To explain, let me consider the weak Young inequality $$\tag{2} \lVert f\ast g \rVert_p \le C\lVert f\rVert_{q_1} \lVert g\rVert_{q_2,\infty}, \quad \frac1p+1 = \frac1{q_1}+\frac1{q_2},$$ where $$\tag{3}\lVert g\rVert_{q_2,\infty} = \sup_{t>0} t \lvert \{ \lvert g\rvert >t\}\rvert^\frac1{q_2}.$$ We want to prove (n-HLS) under the assumption (1), which, according to (2) with $g=\langle\cdot\rangle^{-\alpha}$, follows from $$\tag{4} \lVert \langle \cdot \rangle^{-\alpha}\rVert_{\frac d \alpha, \infty}<\infty.$$ Now, it is clear that there is no simpler way to prove (4) than to estimate pointwise $\langle x \rangle^{-\alpha}\le \lvert x \rvert^{-\alpha}$, so that $$\lVert \langle\cdot \rangle^{-\alpha}\rVert_{\frac d \alpha, \infty} \le \ \lVert \lvert\cdot \rvert^{-\alpha}\rVert_{\frac d \alpha, \infty}<\infty,$$ which completes the proof. Thus the main step is the proof that $\lVert \lvert\cdot \rvert^{-\alpha}\rVert_{\frac d \alpha, \infty}<\infty$, which yields (HLS) and (n-HLS) essentially at the same time.

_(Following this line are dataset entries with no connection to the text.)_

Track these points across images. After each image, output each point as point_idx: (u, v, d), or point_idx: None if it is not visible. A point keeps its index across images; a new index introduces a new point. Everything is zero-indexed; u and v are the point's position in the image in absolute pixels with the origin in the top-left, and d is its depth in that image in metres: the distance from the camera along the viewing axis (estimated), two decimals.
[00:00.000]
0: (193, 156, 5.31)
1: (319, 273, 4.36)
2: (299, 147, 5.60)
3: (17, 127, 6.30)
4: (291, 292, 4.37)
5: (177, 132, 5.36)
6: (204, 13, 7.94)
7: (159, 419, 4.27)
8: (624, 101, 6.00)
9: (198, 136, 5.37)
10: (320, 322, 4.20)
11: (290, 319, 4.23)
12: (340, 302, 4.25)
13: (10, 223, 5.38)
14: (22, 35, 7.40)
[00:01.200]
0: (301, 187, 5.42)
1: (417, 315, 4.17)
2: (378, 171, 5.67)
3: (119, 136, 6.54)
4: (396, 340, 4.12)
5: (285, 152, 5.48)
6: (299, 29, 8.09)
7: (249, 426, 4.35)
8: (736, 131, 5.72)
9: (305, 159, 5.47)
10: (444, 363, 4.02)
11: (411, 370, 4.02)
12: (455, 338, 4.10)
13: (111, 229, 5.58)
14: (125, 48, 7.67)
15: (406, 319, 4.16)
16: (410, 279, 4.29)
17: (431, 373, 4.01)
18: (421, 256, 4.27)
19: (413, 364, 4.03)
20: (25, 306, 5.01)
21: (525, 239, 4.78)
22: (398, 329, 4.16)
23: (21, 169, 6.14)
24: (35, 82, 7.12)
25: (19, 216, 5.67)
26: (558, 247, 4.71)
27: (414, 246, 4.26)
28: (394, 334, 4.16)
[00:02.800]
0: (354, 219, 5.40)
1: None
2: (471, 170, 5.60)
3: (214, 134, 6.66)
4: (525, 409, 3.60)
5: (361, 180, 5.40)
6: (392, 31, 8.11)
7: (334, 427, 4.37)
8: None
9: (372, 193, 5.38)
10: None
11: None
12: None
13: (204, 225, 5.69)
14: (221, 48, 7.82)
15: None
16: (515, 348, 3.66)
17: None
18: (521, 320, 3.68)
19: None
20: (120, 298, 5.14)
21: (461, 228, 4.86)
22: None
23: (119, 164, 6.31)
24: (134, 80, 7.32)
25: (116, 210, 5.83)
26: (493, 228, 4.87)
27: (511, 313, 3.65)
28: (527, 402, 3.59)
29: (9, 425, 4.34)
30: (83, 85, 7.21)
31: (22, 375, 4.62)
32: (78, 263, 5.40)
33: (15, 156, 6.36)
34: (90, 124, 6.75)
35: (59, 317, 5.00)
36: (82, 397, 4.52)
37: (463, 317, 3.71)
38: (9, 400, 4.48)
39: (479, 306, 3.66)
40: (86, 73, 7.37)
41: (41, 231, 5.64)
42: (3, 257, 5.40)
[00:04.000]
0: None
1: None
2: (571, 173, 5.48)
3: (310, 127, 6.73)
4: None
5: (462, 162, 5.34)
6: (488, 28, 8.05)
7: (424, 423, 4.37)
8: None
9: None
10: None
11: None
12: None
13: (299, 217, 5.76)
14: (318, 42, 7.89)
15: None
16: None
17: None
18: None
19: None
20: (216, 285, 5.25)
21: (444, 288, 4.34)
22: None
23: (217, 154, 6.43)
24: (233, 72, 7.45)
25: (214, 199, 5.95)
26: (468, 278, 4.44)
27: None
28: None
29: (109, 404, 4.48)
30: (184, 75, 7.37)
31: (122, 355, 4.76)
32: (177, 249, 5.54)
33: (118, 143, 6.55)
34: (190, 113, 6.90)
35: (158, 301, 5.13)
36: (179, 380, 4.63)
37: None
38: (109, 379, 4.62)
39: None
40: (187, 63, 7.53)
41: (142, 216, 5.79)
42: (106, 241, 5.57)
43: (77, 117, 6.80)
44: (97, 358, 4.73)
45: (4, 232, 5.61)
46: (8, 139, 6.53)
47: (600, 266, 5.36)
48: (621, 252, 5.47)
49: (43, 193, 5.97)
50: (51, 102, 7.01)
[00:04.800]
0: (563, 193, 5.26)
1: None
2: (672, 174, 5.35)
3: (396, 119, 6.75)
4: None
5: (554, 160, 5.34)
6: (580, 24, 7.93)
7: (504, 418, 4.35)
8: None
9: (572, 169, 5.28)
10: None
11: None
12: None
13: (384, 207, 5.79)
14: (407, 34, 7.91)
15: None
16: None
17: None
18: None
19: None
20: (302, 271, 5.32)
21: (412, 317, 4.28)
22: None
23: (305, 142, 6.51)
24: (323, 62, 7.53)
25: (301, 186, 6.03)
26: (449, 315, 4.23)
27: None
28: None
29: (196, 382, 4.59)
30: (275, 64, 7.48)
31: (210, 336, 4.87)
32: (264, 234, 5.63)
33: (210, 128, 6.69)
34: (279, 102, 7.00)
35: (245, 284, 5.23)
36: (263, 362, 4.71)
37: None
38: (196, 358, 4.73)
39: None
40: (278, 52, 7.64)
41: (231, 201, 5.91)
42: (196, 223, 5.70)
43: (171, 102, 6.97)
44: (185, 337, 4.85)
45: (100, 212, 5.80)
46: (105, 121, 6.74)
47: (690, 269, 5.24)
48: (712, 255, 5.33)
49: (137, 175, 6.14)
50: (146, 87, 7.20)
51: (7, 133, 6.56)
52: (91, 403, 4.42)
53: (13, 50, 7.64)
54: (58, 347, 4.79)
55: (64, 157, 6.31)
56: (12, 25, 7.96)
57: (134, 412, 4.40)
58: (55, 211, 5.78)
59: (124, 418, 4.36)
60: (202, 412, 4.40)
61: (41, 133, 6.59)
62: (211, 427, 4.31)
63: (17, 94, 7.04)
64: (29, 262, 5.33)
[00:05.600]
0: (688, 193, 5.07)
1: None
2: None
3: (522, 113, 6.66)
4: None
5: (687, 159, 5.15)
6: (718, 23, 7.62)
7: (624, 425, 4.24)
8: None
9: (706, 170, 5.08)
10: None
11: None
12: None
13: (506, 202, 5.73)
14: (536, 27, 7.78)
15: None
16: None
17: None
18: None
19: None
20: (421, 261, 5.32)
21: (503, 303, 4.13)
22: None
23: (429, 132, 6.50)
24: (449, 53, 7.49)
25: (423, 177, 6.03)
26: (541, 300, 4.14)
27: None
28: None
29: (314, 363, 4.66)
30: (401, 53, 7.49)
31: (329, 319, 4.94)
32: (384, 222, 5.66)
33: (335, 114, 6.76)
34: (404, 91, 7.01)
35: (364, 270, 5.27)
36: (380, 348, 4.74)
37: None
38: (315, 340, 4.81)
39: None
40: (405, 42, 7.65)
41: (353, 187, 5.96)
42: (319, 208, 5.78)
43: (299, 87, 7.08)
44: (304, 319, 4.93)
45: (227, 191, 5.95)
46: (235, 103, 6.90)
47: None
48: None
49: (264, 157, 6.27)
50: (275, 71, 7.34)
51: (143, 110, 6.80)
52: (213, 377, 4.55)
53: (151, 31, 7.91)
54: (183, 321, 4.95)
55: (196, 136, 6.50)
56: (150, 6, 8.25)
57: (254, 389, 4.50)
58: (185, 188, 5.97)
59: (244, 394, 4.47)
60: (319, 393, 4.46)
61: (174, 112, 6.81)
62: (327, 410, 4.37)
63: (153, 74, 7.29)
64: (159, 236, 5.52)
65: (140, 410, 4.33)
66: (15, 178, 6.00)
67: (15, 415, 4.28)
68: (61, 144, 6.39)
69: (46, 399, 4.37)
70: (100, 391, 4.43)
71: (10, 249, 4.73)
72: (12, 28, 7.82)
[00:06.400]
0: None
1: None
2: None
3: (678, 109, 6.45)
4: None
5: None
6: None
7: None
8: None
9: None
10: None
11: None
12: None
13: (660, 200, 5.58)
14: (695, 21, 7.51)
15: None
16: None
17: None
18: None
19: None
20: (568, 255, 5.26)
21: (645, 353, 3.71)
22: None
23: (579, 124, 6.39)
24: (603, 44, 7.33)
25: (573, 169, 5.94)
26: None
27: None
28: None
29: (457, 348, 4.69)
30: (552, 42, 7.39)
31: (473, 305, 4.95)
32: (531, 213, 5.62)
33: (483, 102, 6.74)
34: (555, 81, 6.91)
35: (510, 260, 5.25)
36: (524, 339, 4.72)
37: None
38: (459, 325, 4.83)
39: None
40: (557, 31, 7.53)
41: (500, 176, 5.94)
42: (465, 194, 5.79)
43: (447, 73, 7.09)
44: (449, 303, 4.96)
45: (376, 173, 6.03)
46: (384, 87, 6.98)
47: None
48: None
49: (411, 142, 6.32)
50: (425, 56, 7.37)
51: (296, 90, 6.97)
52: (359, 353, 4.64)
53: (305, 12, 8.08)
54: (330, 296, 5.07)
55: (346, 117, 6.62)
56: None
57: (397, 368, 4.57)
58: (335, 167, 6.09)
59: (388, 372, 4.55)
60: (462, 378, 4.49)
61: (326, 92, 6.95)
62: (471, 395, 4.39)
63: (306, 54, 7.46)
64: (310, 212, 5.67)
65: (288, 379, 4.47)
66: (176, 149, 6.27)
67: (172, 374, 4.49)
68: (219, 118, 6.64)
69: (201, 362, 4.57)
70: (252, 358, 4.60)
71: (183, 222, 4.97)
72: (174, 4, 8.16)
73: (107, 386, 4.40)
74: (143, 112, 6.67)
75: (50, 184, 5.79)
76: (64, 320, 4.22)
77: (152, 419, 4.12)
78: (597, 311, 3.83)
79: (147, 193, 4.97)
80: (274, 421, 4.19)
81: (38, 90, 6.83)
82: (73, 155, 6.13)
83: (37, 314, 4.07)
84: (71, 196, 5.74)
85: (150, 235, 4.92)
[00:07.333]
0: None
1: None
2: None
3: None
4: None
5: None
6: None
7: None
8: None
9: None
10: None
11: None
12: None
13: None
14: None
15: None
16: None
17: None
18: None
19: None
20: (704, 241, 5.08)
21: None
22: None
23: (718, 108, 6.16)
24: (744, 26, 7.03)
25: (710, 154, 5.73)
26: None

No proof can rely on anything simpler than this.
Let me remark that the mathematics behind all this is essentially the Marcinkiewicz interpolation theorem. I have consulted the blog post of Terry Tao https://terrytao.wordpress.com/2009/03/30/245c-notes-1-interpolation-of-lp-spaces/; the weak Young inequality is Exercise 44.
In the proof that I gave in the main question above, the weak-Lp computations are there. They are just hidden behind the Hardy-Littlewood maximal estimate $\lVert Mf\rVert_p\le C \lVert f\rVert_p$, which indeed is proven via the interpolation theorem of Marcinkiewicz.